Dr. Pillai Riddell's interest in the caregiver-child relationship began as an undergraduate student at York University and has continued through her graduate research training career at the University of British Columbia, Hospital for Sick Children and University of Toronto. She currently is involved with three primary lines of research and participates in the leadership of other programs with colleagues from across the country.
First, she started studying the influence of parental and infant factors on early childhood pain reactivity and regulation over the first years of life through her work with the OUCH Cohort in 2007. To our knowledge, this is the largest cohort of its kind in the world with York collaborator David Flora and pediatricians Saul Greenberg and Hartley Garfield. This research is funded by the Canadian Institutes of Health Research through salary awards to the OUCH team and two CIHR Operating Grants (2007 to present) and Ontario Ministry of Innovation Early Researcher Award (2007-2011). Major infrastructure and equipment maintenance are currently being funded by the Canada Foundation for Innovation and Ontario Research Fund (2013 to present). Initially, this research followed a cohort of 760 infants from three different regions in the Greater Toronto Area at their 2, 4, 6 and/or 12 month immunizations with a small sub-sample of these infants (N=130) being followed at Sick Kids for a formal attachment assessment. Finally, we recently completed data collection on the most ambitious wave yet, where these cohort children were being followed-up at their preschool immunizations (4-5 years of age; n = 302), and a broad assessment of cognitive, psycho-social, and academic functioning at the OUCH lab (n=170). The last major set of publications is due out in 2019 and will examine preschooler pain behaviours and formal measurement of preschooler attachment. A number of insights have been generated that has informed evidence-based practice in vaccination pain such as our work with Anna Taddio’s (University of Toronto) Helpin Kids and Adults Clinical Practice Guidelines for vaccination pain (which had practices integrated by the WHO Vaccination group; http://www.cmaj.ca/content/cmaj/early/2015/08/24/cmaj.150391.full.pdf) and an intervention strategy for parents (The ABCD’s of Pain Management; https://academic.oup.com/jpepsy/article/43/3/224/4628082). We are grateful to be currently collaborating with Black Creek Community Health Centre and Kindercare Pediatrics to develop more effective evidence-based practices to improve the care of young children in pain during primary care. The OUCH Lab team is also proud to be a part of unique collaboration led by Mount Sinai neonatologist Vibhuti Shah to create a clinical practice guideline in collaboration with the Canadian Pediatrics Society to improve acute pain management within the Neonatal Intensive Care Unit.

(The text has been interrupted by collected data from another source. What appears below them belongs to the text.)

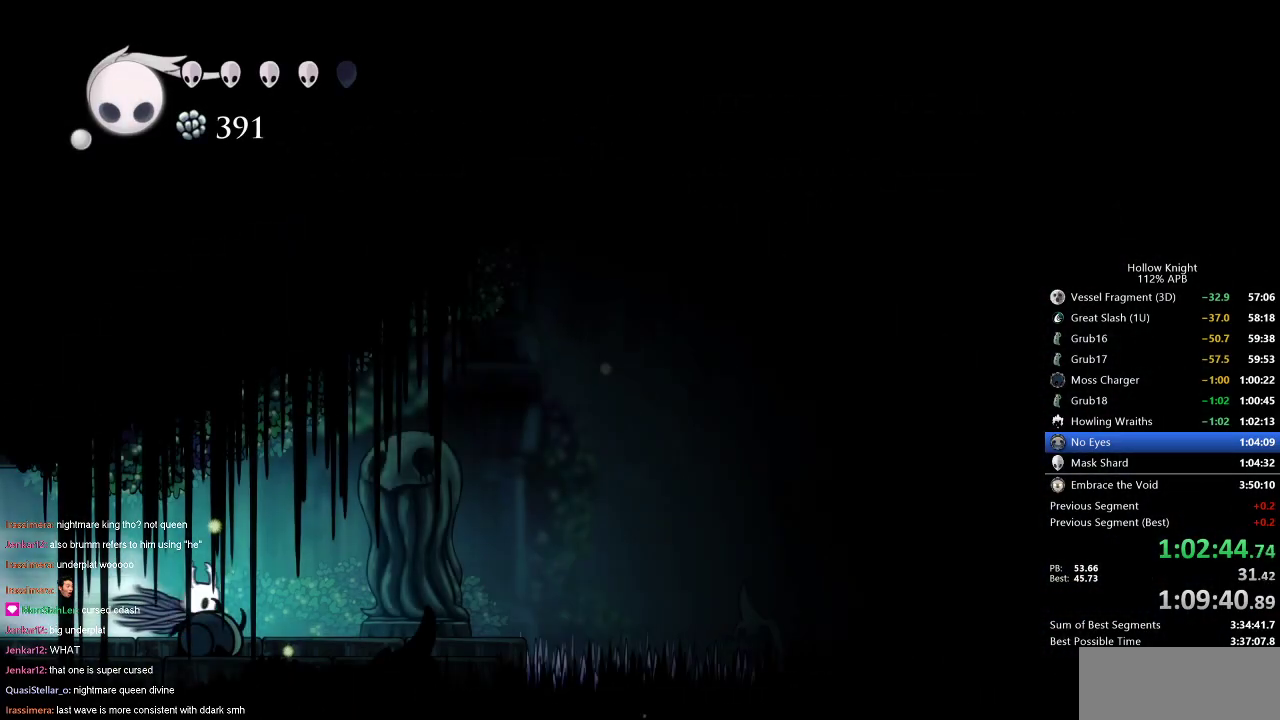
{"keys": ["jump", "right"], "events": [[34, "dash", "up"], [367, "jump", "down"]]}
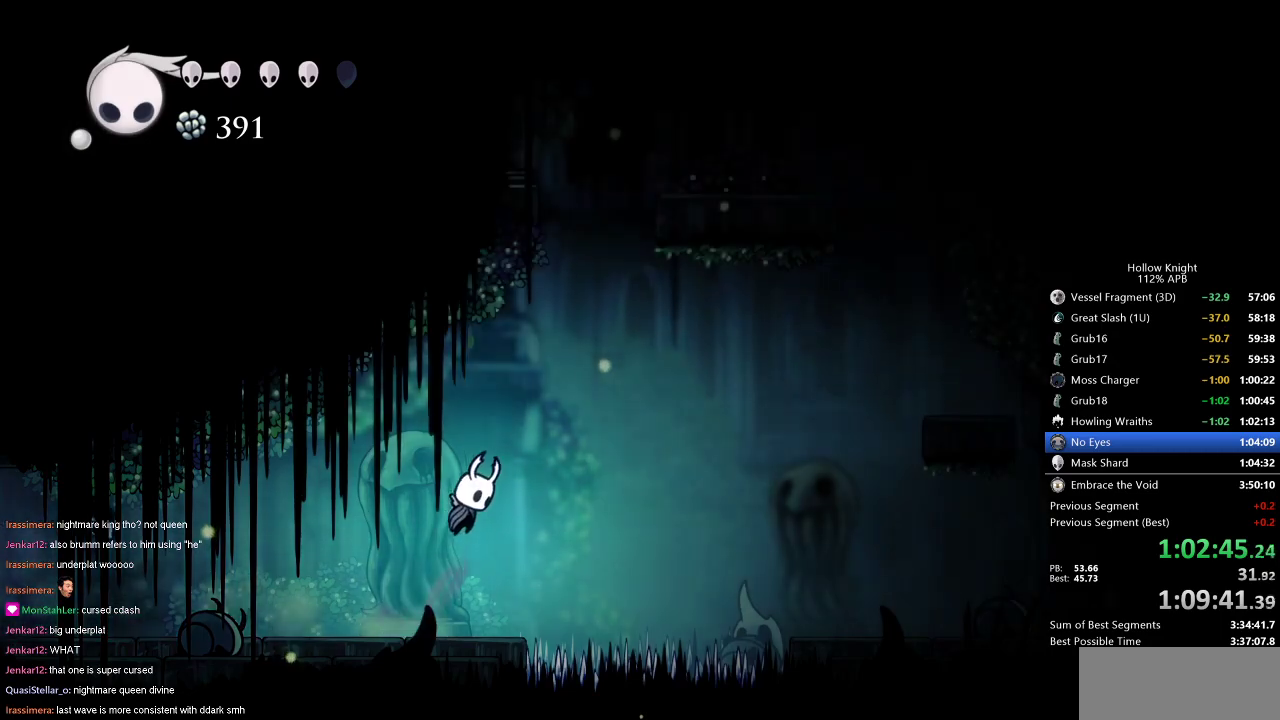
{"keys": ["right"], "events": [[233, "dash", "down"], [233, "jump", "up"], [417, "dash", "up"]]}
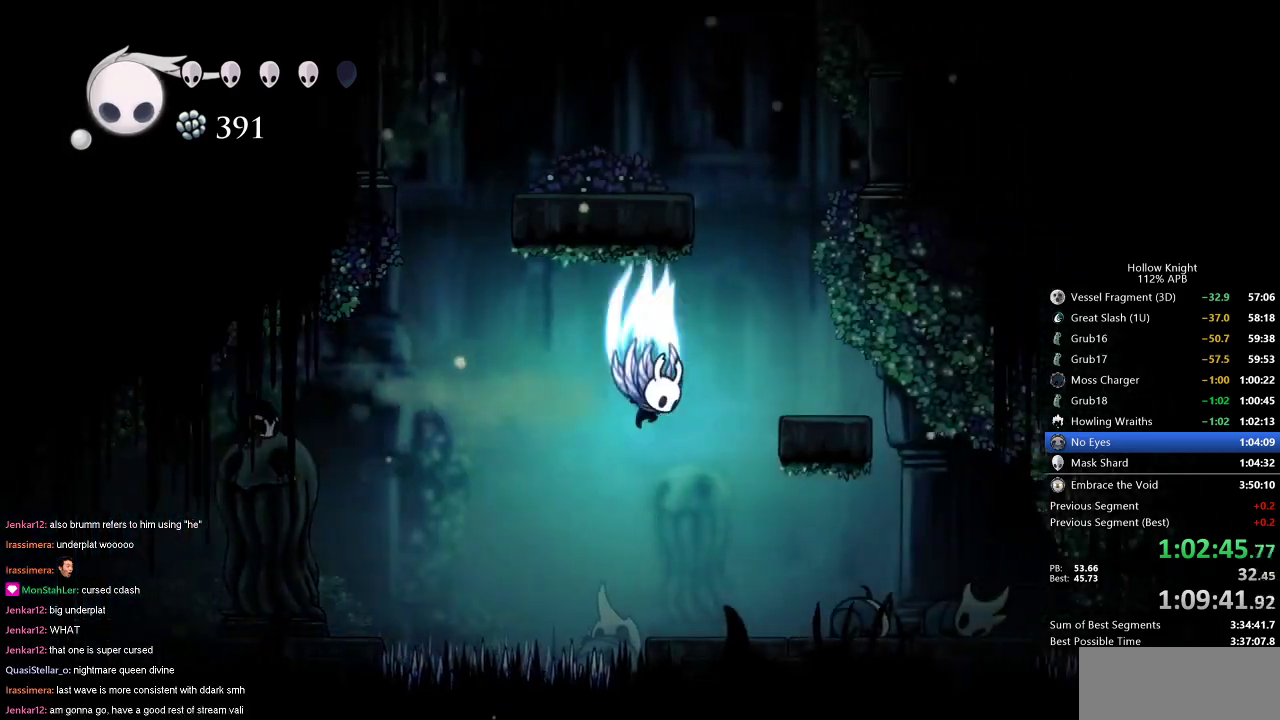
{"keys": ["jump", "left"], "events": [[17, "jump", "down"], [234, "left", "down"], [284, "right", "up"], [417, "jump", "up"], [467, "jump", "down"]]}
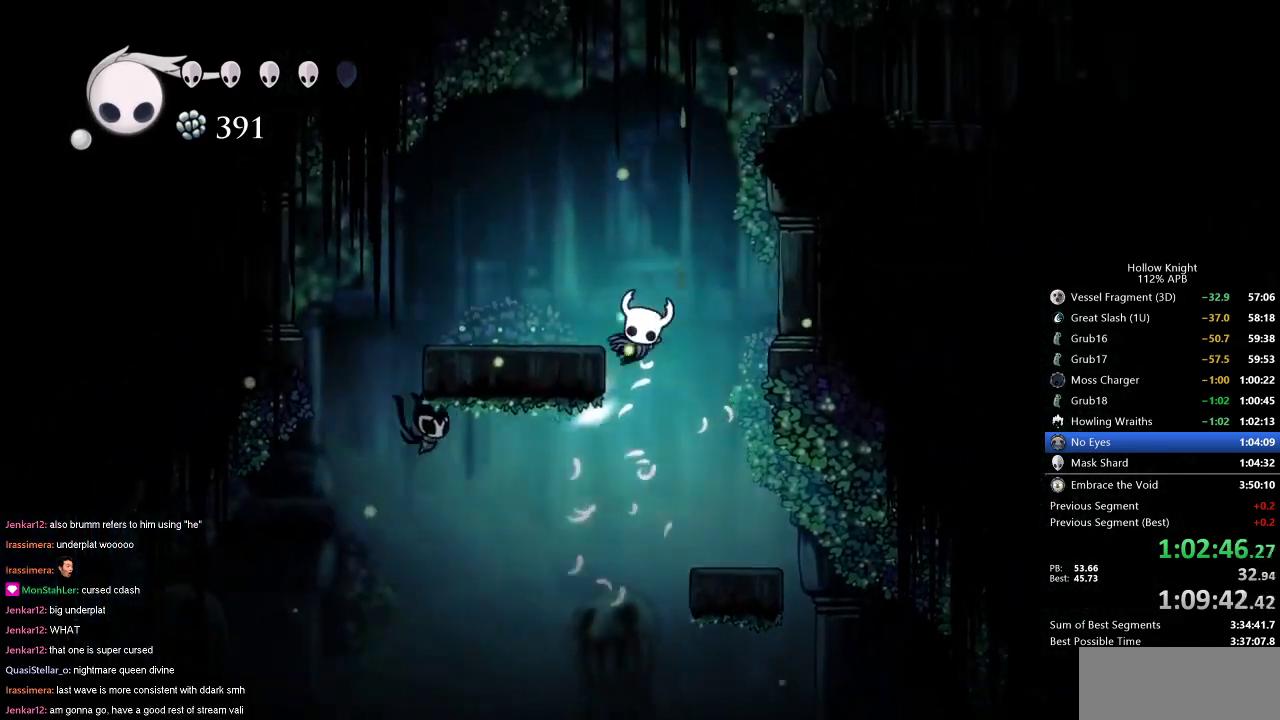
{"keys": ["jump", "right"], "events": [[100, "left", "up"], [300, "jump", "up"], [333, "jump", "down"], [333, "right", "down"]]}
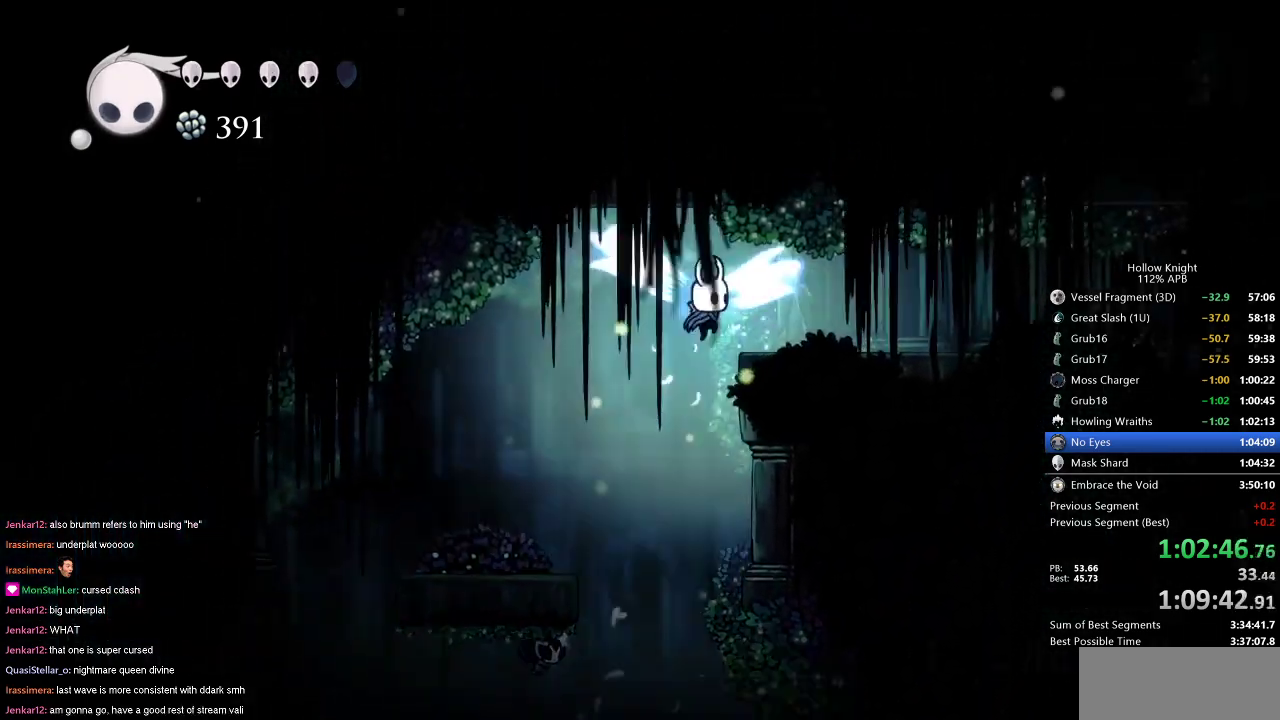
{"keys": ["right"], "events": [[34, "dash", "down"], [117, "jump", "up"], [184, "dash", "up"]]}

´Her work with the OUCH Cohort deepened her interest in more fundamental scientific questions related to the mechanisms subsuming the development of children’s pain and non-pain related distress responding. Dr. Pillai Riddell received her first NSERC grant (2015-2020) to begin a more fundamental program of research examining the dynamics of behavioural and physiological distress regulation (mother and child) in both painful and nonpainful contexts during the second year of life with Dr. Louis Schmidt (McMaster). Recognizing that the key to optimal infant pain assessment will be through distinguishing pain-related and non-pain related distress using multi-modal assessment, Dr. Pillai Riddell was delighted to take up an invited visiting professorship at University College London in 2018 to work with Dr. Maria Fitzgerald, funded by the International Association for the Study of Pain’s Collaborative Research Grant and the UCL Global Explorations Fund. This collaborative work with the Fitzgerald Team seeks out to better understand caregiver influences on the cortical responses of infants in pain and, in conjunction with the Wang Team at York University, to develop an AI algorithm that is able to optimally distinguish pain in preterm infants.
In addition, The OUCH Lab is proud to be one of the primary lab affiliates of the Pain in Child Health international Strategic Network. It grew from a multi-million dollar national multidisciplinary CIHR Pain in Child Health Strategic Training Program that Dr. Pillai Riddell was co-PI and co-chair of the management committee with Dr. Jennifer Stinson. Due to a new leadership role in late 2017 (Associate Vice-President Research, York University), Dr. Pillai Riddell had to step down as co-leader of the PICH leadership committee.